WHAT YOU WILL DO: Write out the text read from each of the records below exactly as it appears, line for line, and leave out the pictures.

+-------+

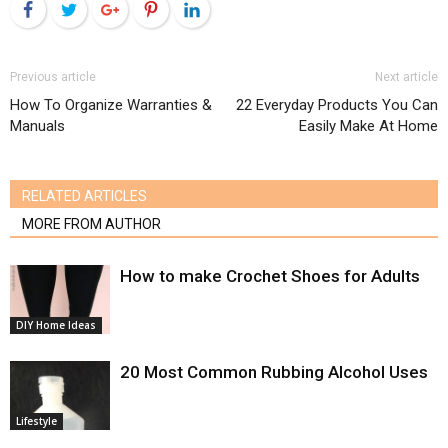
Facebook
Twitter
Google+
Pinterest
LinkedIn
Previous article
Next article
How To Organize Warranties &
22 Everyday Products You Can
Manuals
Easily Make At Home
RELATED ARTICLES
MORE FROM AUTHOR
How to make Crochet Shoes for Adults
DIY Home Ideas
20 Most Common Rubbing Alcohol Uses
Lifestyle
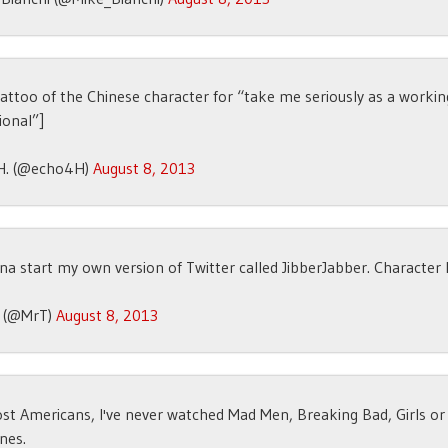
attoo of the Chinese character for “take me seriously as a workin
ional”]
H. (@echo4H)
August 8, 2013
na start my own version of Twitter called JibberJabber. Character l
T (@MrT)
August 8, 2013
st Americans, I've never watched Mad Men, Breaking Bad, Girls o
nes.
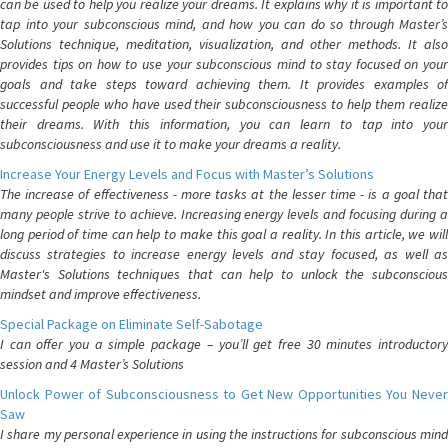
can be used to help you realize your dreams. It explains why it is important to
tap into your subconscious mind, and how you can do so through Master’s
Solutions technique, meditation, visualization, and other methods. It also
provides tips on how to use your subconscious mind to stay focused on your
goals and take steps toward achieving them. It provides examples of
successful people who have used their subconsciousness to help them realize
their dreams. With this information, you can learn to tap into your
subconsciousness and use it to make your dreams a reality.
Increase Your Energy Levels and Focus with Master’s Solutions
The increase of effectiveness - more tasks at the lesser time - is a goal that
many people strive to achieve. Increasing energy levels and focusing during a
long period of time can help to make this goal a reality. In this article, we will
discuss strategies to increase energy levels and stay focused, as well as
Master's Solutions techniques that can help to unlock the subconscious
mindset and improve effectiveness.
Special Package on Eliminate Self-Sabotage
I can offer you a simple package – you’ll get free 30 minutes introductory
session and 4 Master’s Solutions
Unlock Power of Subconsciousness to Get New Opportunities You Never
Saw
I share my personal experience in using the instructions for subconscious mind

+-------+

FINAL ANSWER:
Facebook
Twitter
Google+
Pinterest
LinkedIn
Previous article
Next article
How To Organize Warranties &
22 Everyday Products You Can
Manuals
Easily Make At Home
RELATED ARTICLES
MORE FROM AUTHOR
How to make Crochet Shoes for Adults
DIY Home Ideas
20 Most Common Rubbing Alcohol Uses
Lifestyle
attoo of the Chinese character for “take me seriously as a workin
ional”]
H. (@echo4H)
August 8, 2013
na start my own version of Twitter called JibberJabber. Character l
T (@MrT)
August 8, 2013
st Americans, I've never watched Mad Men, Breaking Bad, Girls o
nes.
can be used to help you realize your dreams. It explains why it is important to
tap into your subconscious mind, and how you can do so through Master’s
Solutions technique, meditation, visualization, and other methods. It also
provides tips on how to use your subconscious mind to stay focused on your
goals and take steps toward achieving them. It provides examples of
successful people who have used their subconsciousness to help them realize
their dreams. With this information, you can learn to tap into your
subconsciousness and use it to make your dreams a reality.
Increase Your Energy Levels and Focus with Master’s Solutions
The increase of effectiveness - more tasks at the lesser time - is a goal that
many people strive to achieve. Increasing energy levels and focusing during a
long period of time can help to make this goal a reality. In this article, we will
discuss strategies to increase energy levels and stay focused, as well as
Master's Solutions techniques that can help to unlock the subconscious
mindset and improve effectiveness.
Special Package on Eliminate Self-Sabotage
I can offer you a simple package – you’ll get free 30 minutes introductory
session and 4 Master’s Solutions
Unlock Power of Subconsciousness to Get New Opportunities You Never
Saw
I share my personal experience in using the instructions for subconscious mind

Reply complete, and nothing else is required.